If you are interested in becomming an affiliate, please send me an email at tschrock AT schrockinnovations.com and I will send you the details when they are hammered out.
What Equipment Does Schrock Have?
We have all of the following hardware as well as more than 20 different logical recovery programs. Even when dealing with a physical failure, the software recovery programs are a MUST.
- Dead Drive Cloning System – this allows us to “see” drives that can not be seen in by the computer’s BIOS and clone the data to a stable drive. After the clone we use logical recovery software to extract the data to the destination drive.
- Multiple Platter Exchanger – This is a tool that allows us to conduct physical repairs on drives with multiple data platters. You can’t just open a drive, yank out the platters, and transplant them into a donor drive. They need to stay in perfect alignment and this tool allows us to do that.
- Interactive Drive Firmware System – This allows us to individually turn on or off specific components of a sealed drive to determine what the problem is before we open it. For example, if there is a head crash on platter 1 but platter 2 works fine, we can recover the data from platter 2 safely, then open the drive to replace the heads and recover platter 1. We get as much as we can before we open a drive.
- Actuator Removal Tool – This allows us to safely remove the magnetized actuator from the interior of a hard drive. While they can be removed without this tool, their strong magnetic field tends to make them jump around. The last thing you need in an open hard drive is a magnetized jumping bean.
- Every Torx Driver Bit Known to Man – These are for the star head screws that are used on hard drives. The only local store that carries these is Sears, and they only carry 2 sizes. This set has more than 20 bits 🙂
- Hard Drive Assembly Bench – This is another “nice to have” tool. Its basiclly a wire frame that holds the hard drive up off the table securely.

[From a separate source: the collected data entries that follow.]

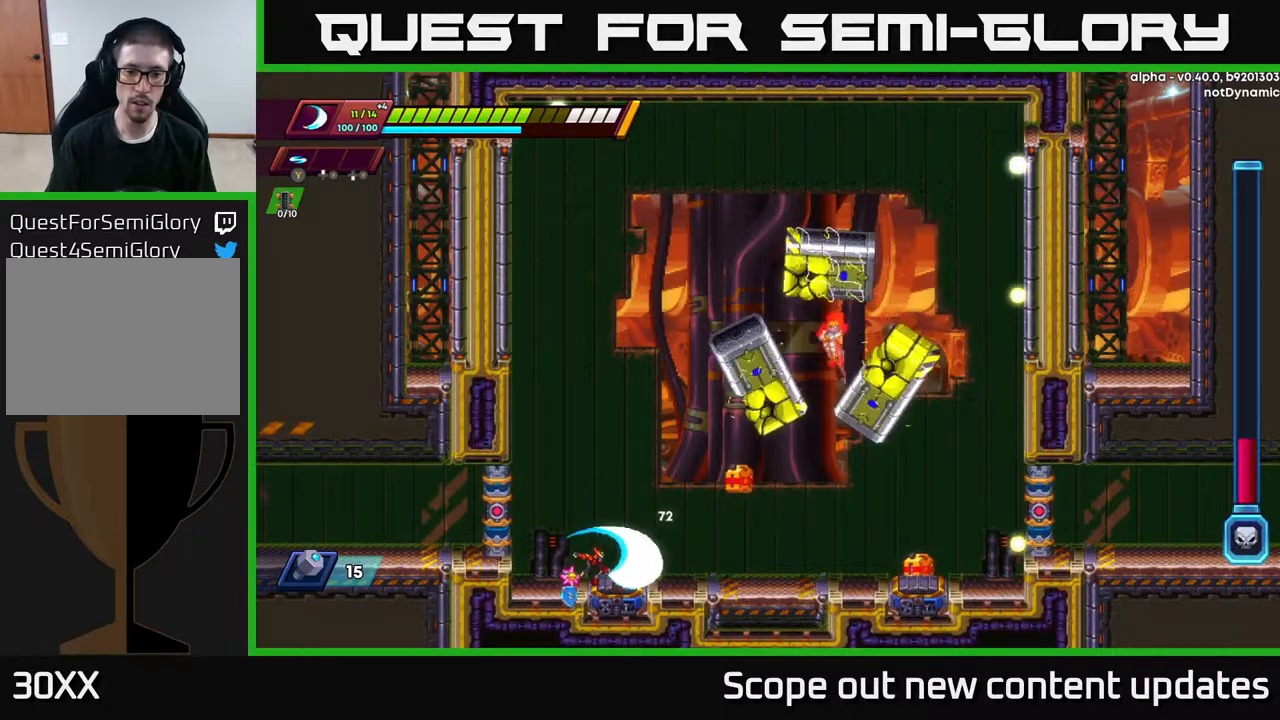
{"buttons": ["R2", "DPAD_RIGHT"], "left_stick": "center", "right_stick": "center", "events": [[83, "X", "up"], [267, "DPAD_RIGHT", "down"], [333, "R2", "down"]]}
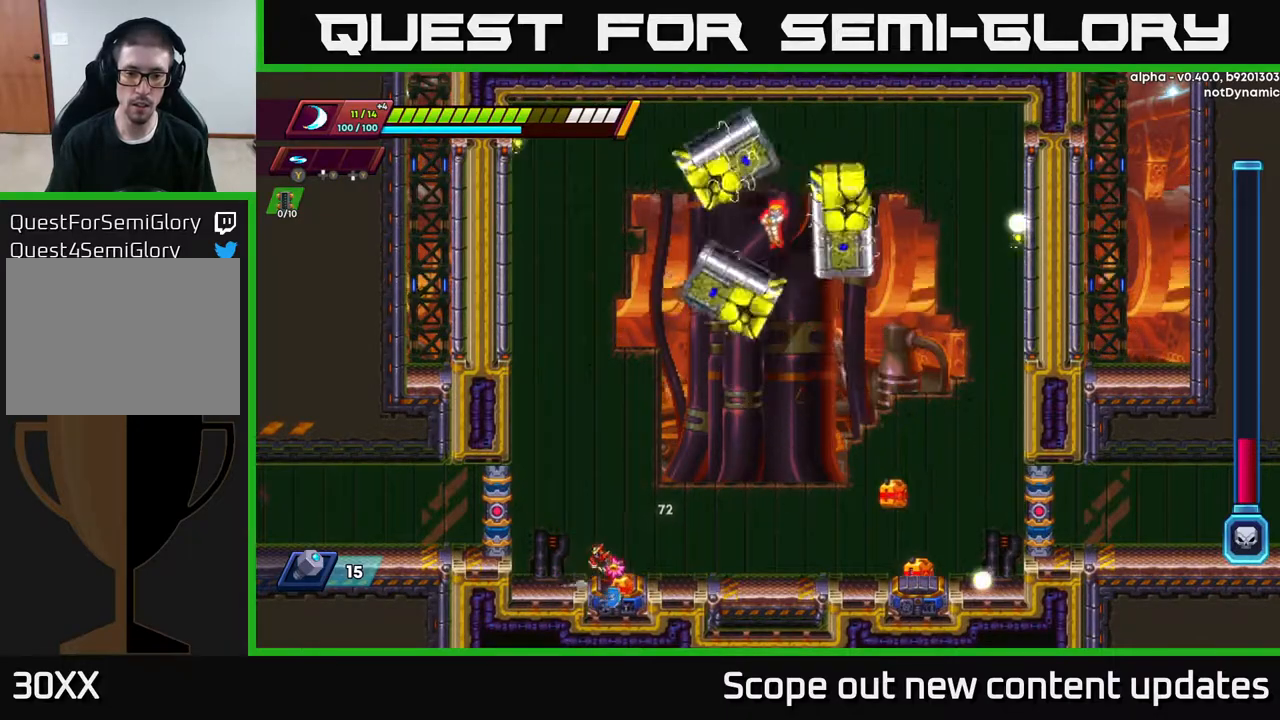
{"buttons": ["R2", "DPAD_RIGHT"], "left_stick": "center", "right_stick": "center", "events": [[267, "R2", "up"], [417, "R2", "down"]]}
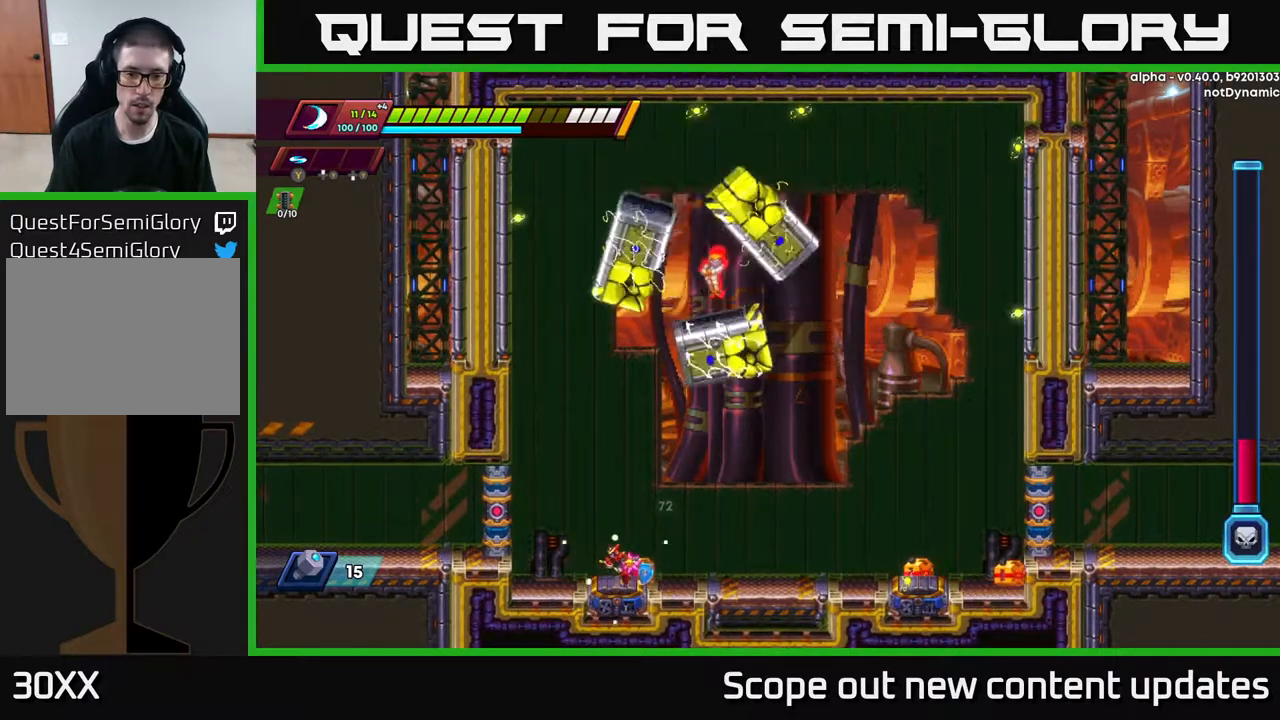
{"buttons": ["DPAD_RIGHT"], "left_stick": "center", "right_stick": "center", "events": [[450, "R2", "up"]]}
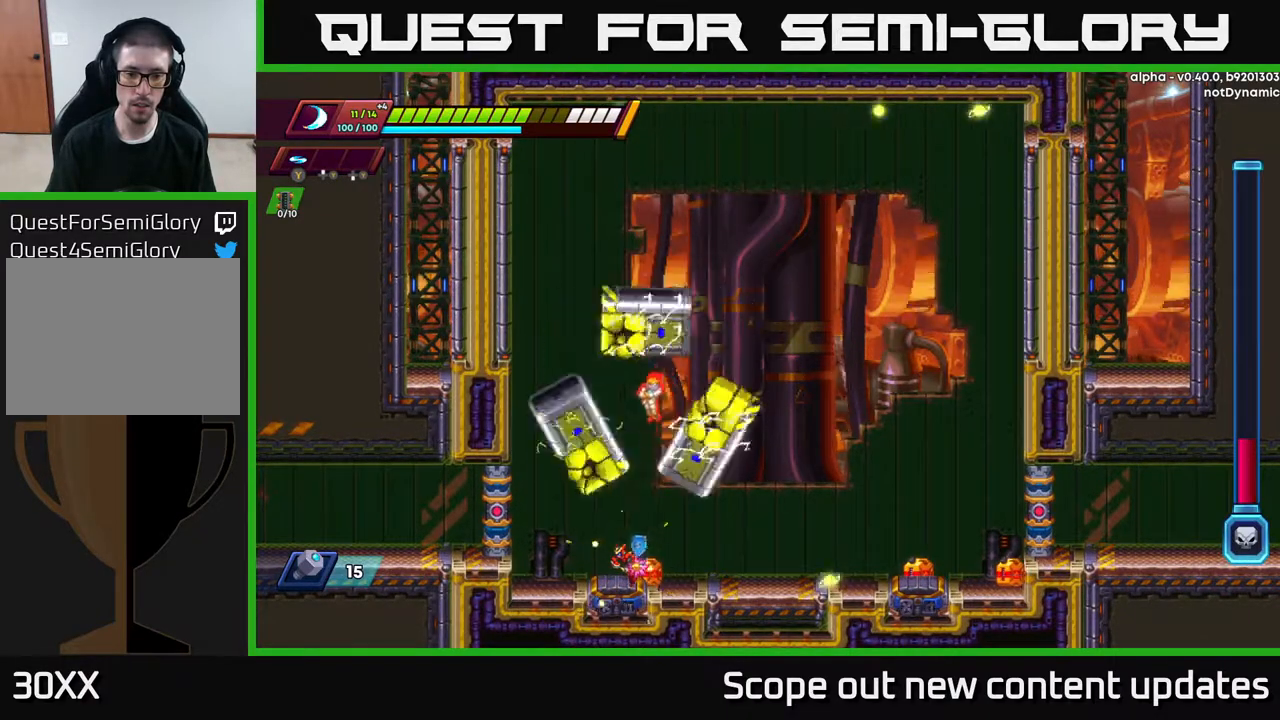
{"buttons": ["R2", "DPAD_RIGHT"], "left_stick": "center", "right_stick": "center", "events": [[33, "R2", "down"], [183, "A", "down"], [333, "X", "down"], [350, "A", "up"], [450, "X", "up"]]}
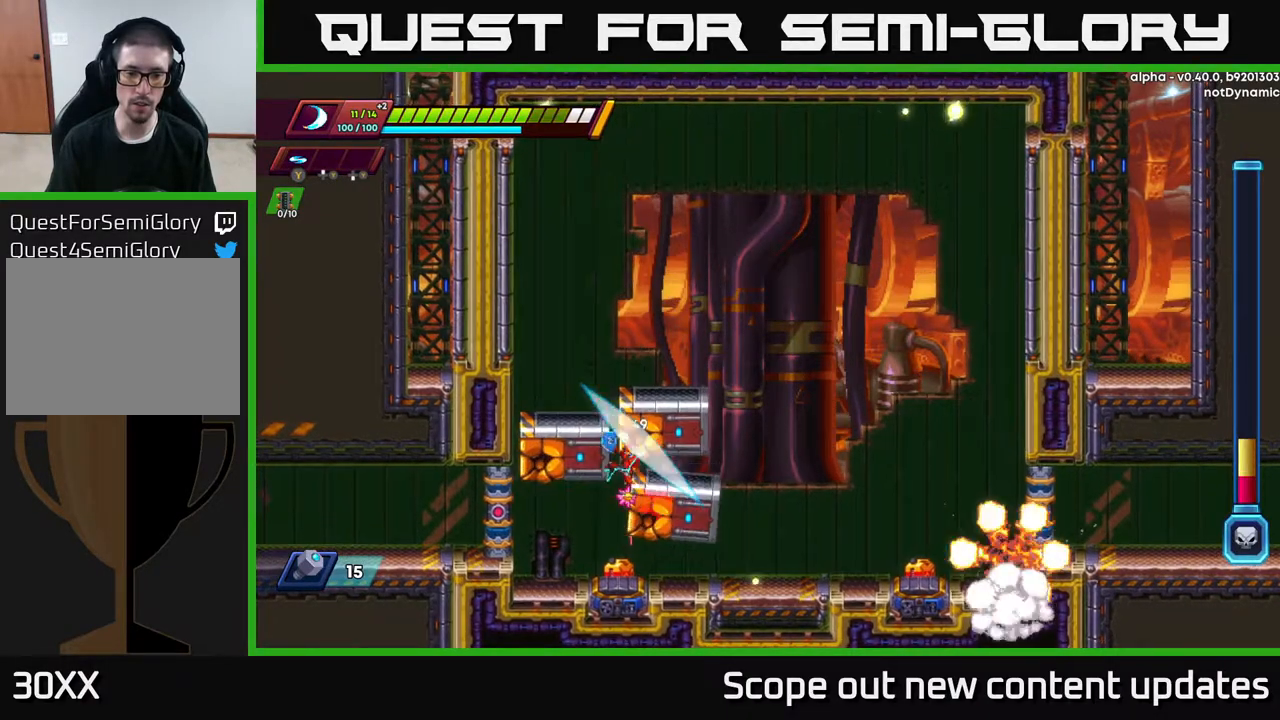
{"buttons": [], "left_stick": "center", "right_stick": "center", "events": [[33, "X", "down"], [150, "X", "up"], [167, "R2", "up"], [233, "A", "down"], [317, "X", "down"], [417, "A", "up"], [417, "DPAD_RIGHT", "up"], [433, "X", "up"]]}
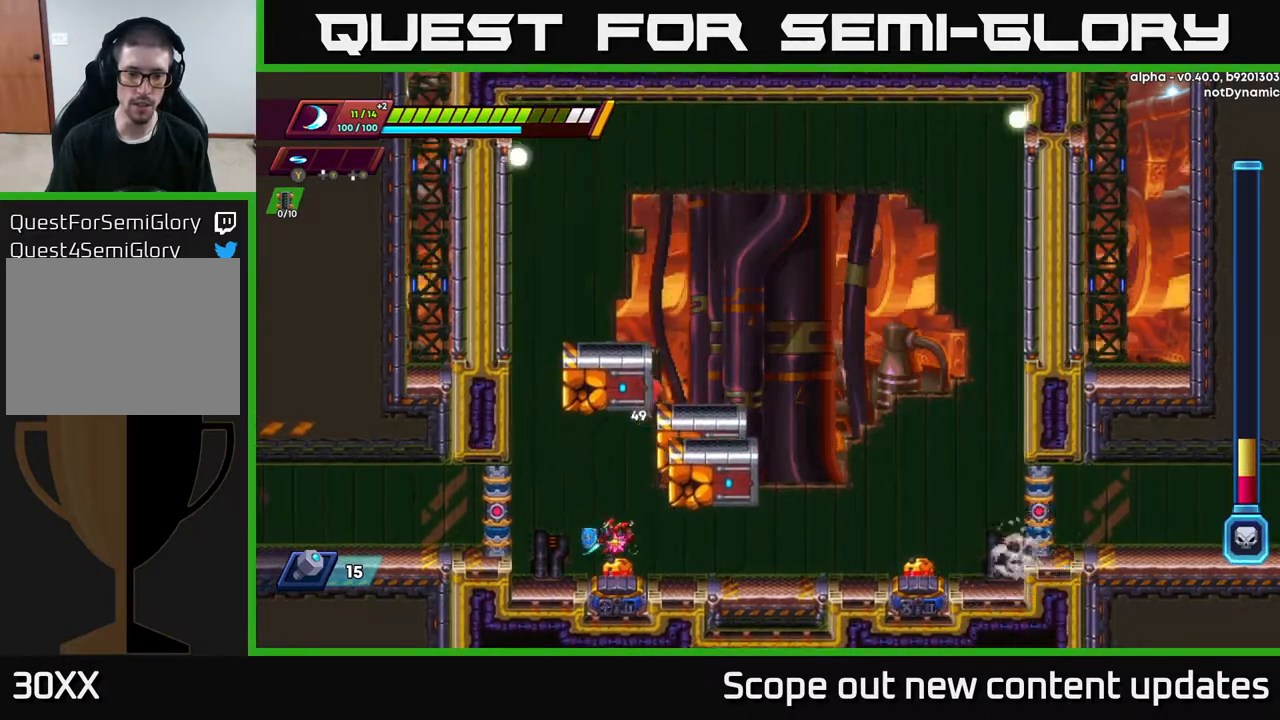
{"buttons": ["A", "R2", "DPAD_LEFT"], "left_stick": "center", "right_stick": "center", "events": [[33, "DPAD_LEFT", "down"], [50, "X", "down"], [150, "X", "up"], [200, "R2", "down"], [233, "A", "down"]]}
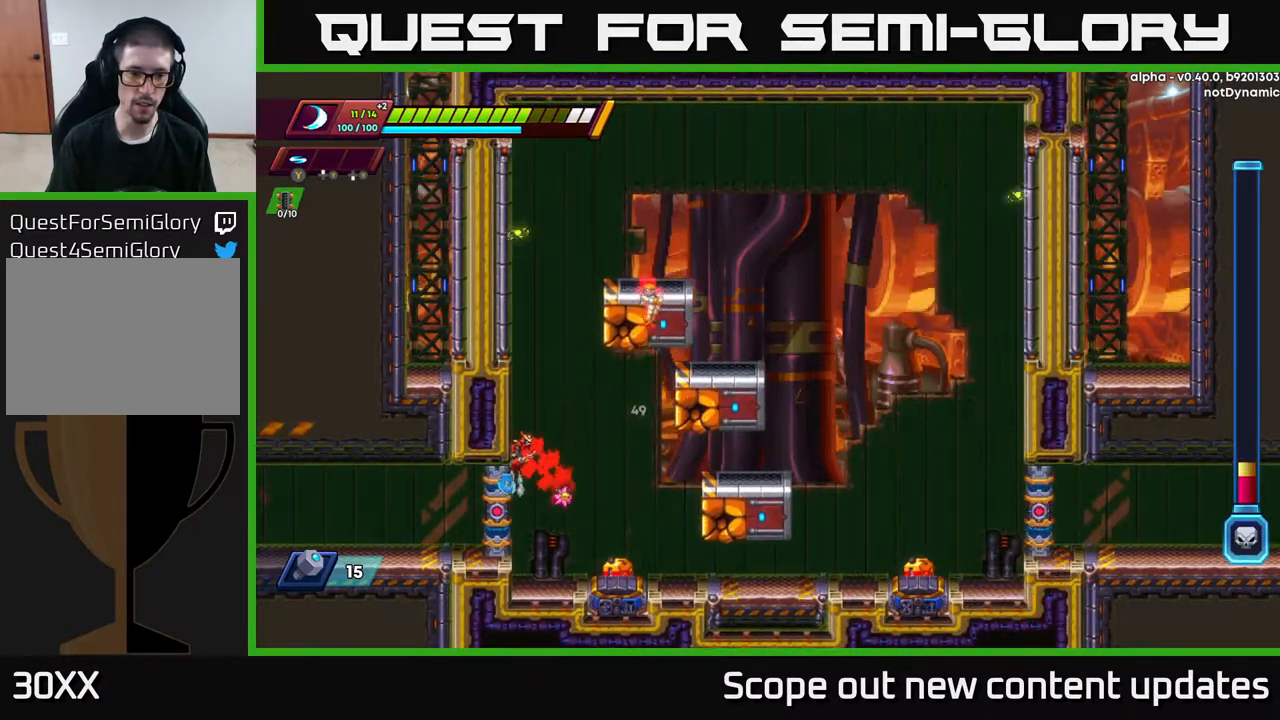
{"buttons": ["A", "R2", "DPAD_RIGHT"], "left_stick": "center", "right_stick": "center", "events": [[67, "A", "up"], [83, "R2", "up"], [183, "A", "down"], [183, "R2", "down"], [283, "A", "up"], [483, "A", "down"], [483, "DPAD_LEFT", "up"], [500, "DPAD_RIGHT", "down"]]}
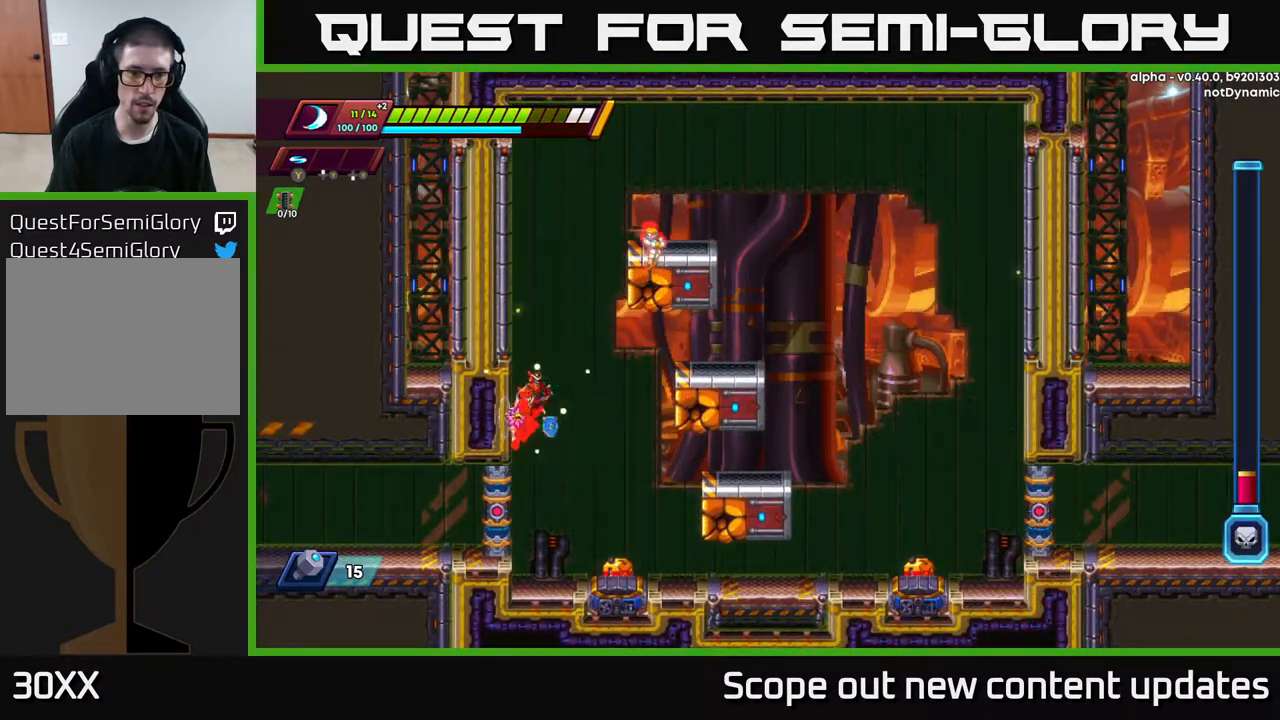
{"buttons": ["R2", "DPAD_LEFT"], "left_stick": "center", "right_stick": "center", "events": [[300, "DPAD_RIGHT", "up"], [333, "DPAD_LEFT", "down"], [333, "DPAD_UP", "down"], [433, "DPAD_UP", "up"], [500, "A", "up"]]}
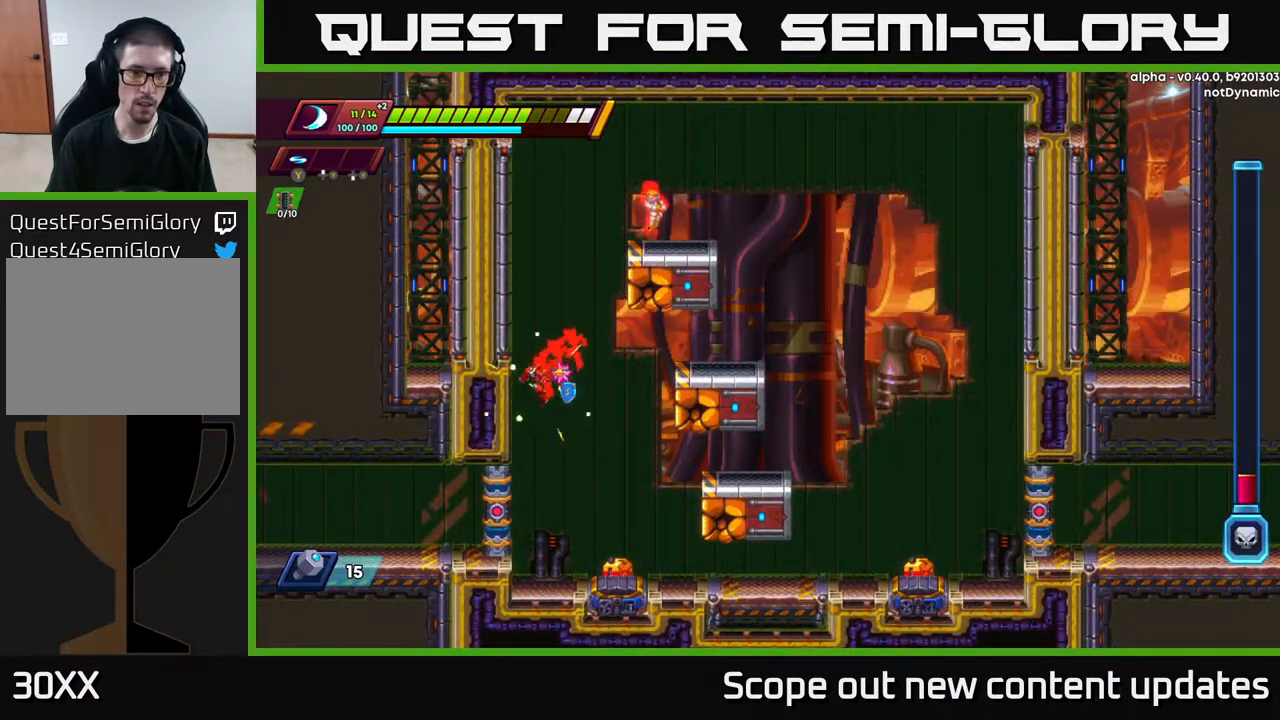
{"buttons": ["A", "R2", "DPAD_LEFT"], "left_stick": "center", "right_stick": "center", "events": [[183, "A", "down"], [300, "A", "up"], [367, "A", "down"]]}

Removing a spindle from a drive without the drive in a fixed position is FUN. This bench increases the reliability of our recovery services by keeping everything in place at all times.
Anyone can do a Google search and see the massive assortment of data recovery programs out there. We bought 20 programs that reviewers found most useful – and they were correct in most cases.
Thanks for the opportunity to be a part of PodNutz again, Steve! I enjoyed it!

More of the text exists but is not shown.